Cevap:
Boş gezmeyi iş yapmaktan çok seven üç
uyanık arkadaş bir şehre gelirler ve şehrin
yerlilerine sırça köşkün nerede olduğunu
soralar. Daha önce sırça köşkün ne
olduğunu duymayan halk adamlara bunu
sorar fakat adamlar sırça köşkün olmadığı
bir yerde kesinlikle durmayacaklarını
söyleyerek şehri terk etmek ister. Merak
artınca halk gitmelerine izin vermez ve sırça
köşkün ne olduğunu gerekirse
yapabileceklerini söylerler. Bunun üzerine
halktan para toplanır ve bir sırça köşk yapılır.

§ Yapılacaklar:
(1) Sırça köşk hikâyesine göre şu soruları yanıtlayın:
(a) Şehre kaç arkadaş gelir?
(b) Arkadaşlar şehrin yerlilerine ne sorar?
(c) Sırça köşkü yapmak için halktan ne toplanır?
(2) Sırça köşk hikâyesinde üç arkadaşın yaptığı bütün eylemleri sıralayın.
(3) Sırça köşk hikâyesini kaldığı yerden sürdürün.

§ Çıkarılan Kayıtlar:

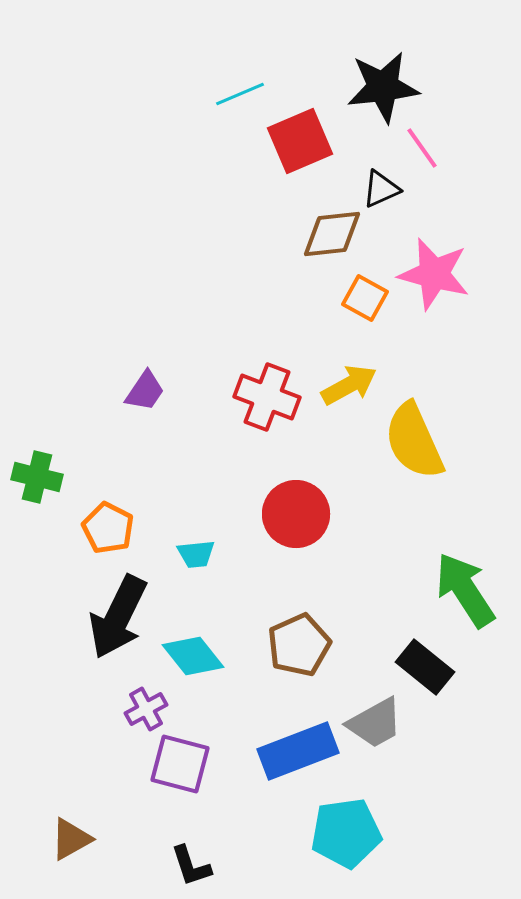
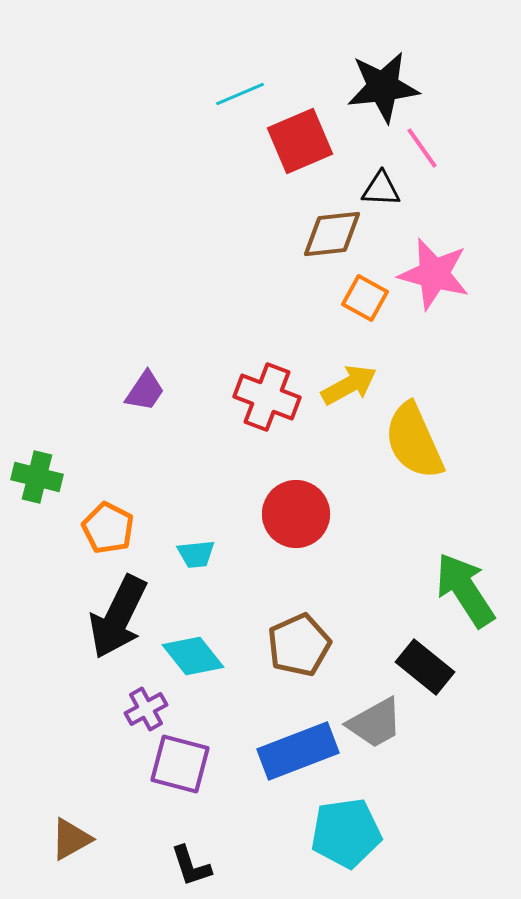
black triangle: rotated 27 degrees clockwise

--

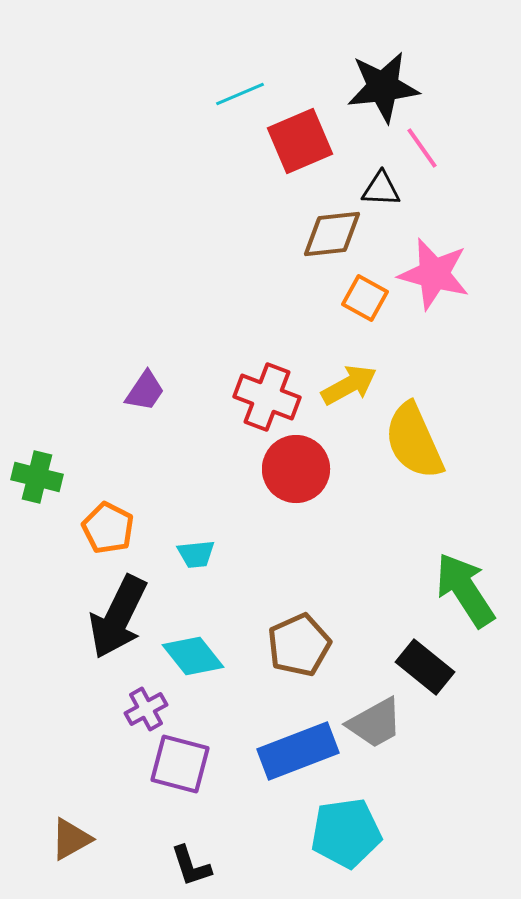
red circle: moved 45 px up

==

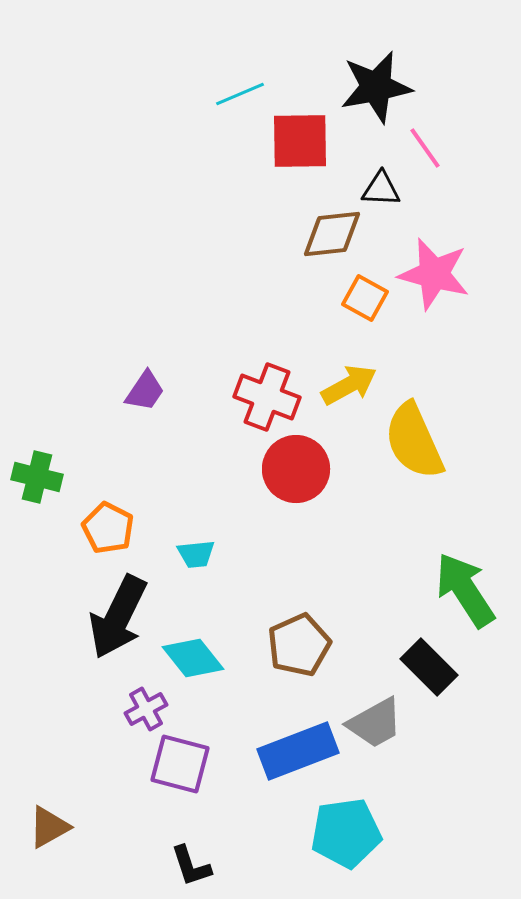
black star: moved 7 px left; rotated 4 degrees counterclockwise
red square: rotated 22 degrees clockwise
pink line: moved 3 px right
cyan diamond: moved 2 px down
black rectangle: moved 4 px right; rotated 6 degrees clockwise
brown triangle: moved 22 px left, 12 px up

§ Görev Cevapları:
(1)
(a) Üç arkadaş.
(b) Sırça köşkün nerede olduğunu.
(c) Para.

(2)
- Bir şehre gelirler.
- Şehrin yerlilerine sırça köşkün nerede olduğunu sorarlar.
- Sırça köşkün olmadığı bir yerde kesinlikle durmayacaklarını söylerler.
- Şehri terk etmek isterler.

(3)
Üç arkadaş sırça köşke yerleşir ve halka
bunun tam olmadığını ama şimdilik idare
edeceğini artık sırça köşke hizmet etmek
gerektiğini bilidir. Bunun üzerine halk
yediğinden içtiğinden keser ve sırça köşkün
büyümesi için daha fazla para toplar. Sırça
köşk git gide büyür ve içindeki hizmetçi
sayısı da artar. Fakat sırça köşkün gözü
doymak bilmez ve büyüdükçe büyümek
ister. Hep daha fazlasını ister, karşı çıkanları
tehdit etmeye başlar, köşkün çok sağlam
olduğu, asla yıkılamayacağı ve halkın ona
muhtaç olduğunu anlatarak halktan para
toplamaya devam eder.Bir gün halktan son koyunları toplanır ve
halka mesaj vermek için aslında sırça
köşktekilerin yediklerinden fedakarlık
yaparak koyların kafalarının halka
dağıtılacağı söylenir. Kafaları alan halkın
kafası iyice karışır. Çünkü kafaların içinden
beyin alınmıştır. Elebaşı beyne ihtiyaçlarının
olmadığını söyler. Biri de dilin olmadığını
söyler. Elebaşı yine dile lüzum olmadığını
söyler. Biri de gözlerin olmadığını söyler.
Elebaşı yine ona da gerek yok der. İçlerinde
biri dayanamaz ve ben böyle kafaya da
gerek yok deyip kafayı sırça köşke fırlatır.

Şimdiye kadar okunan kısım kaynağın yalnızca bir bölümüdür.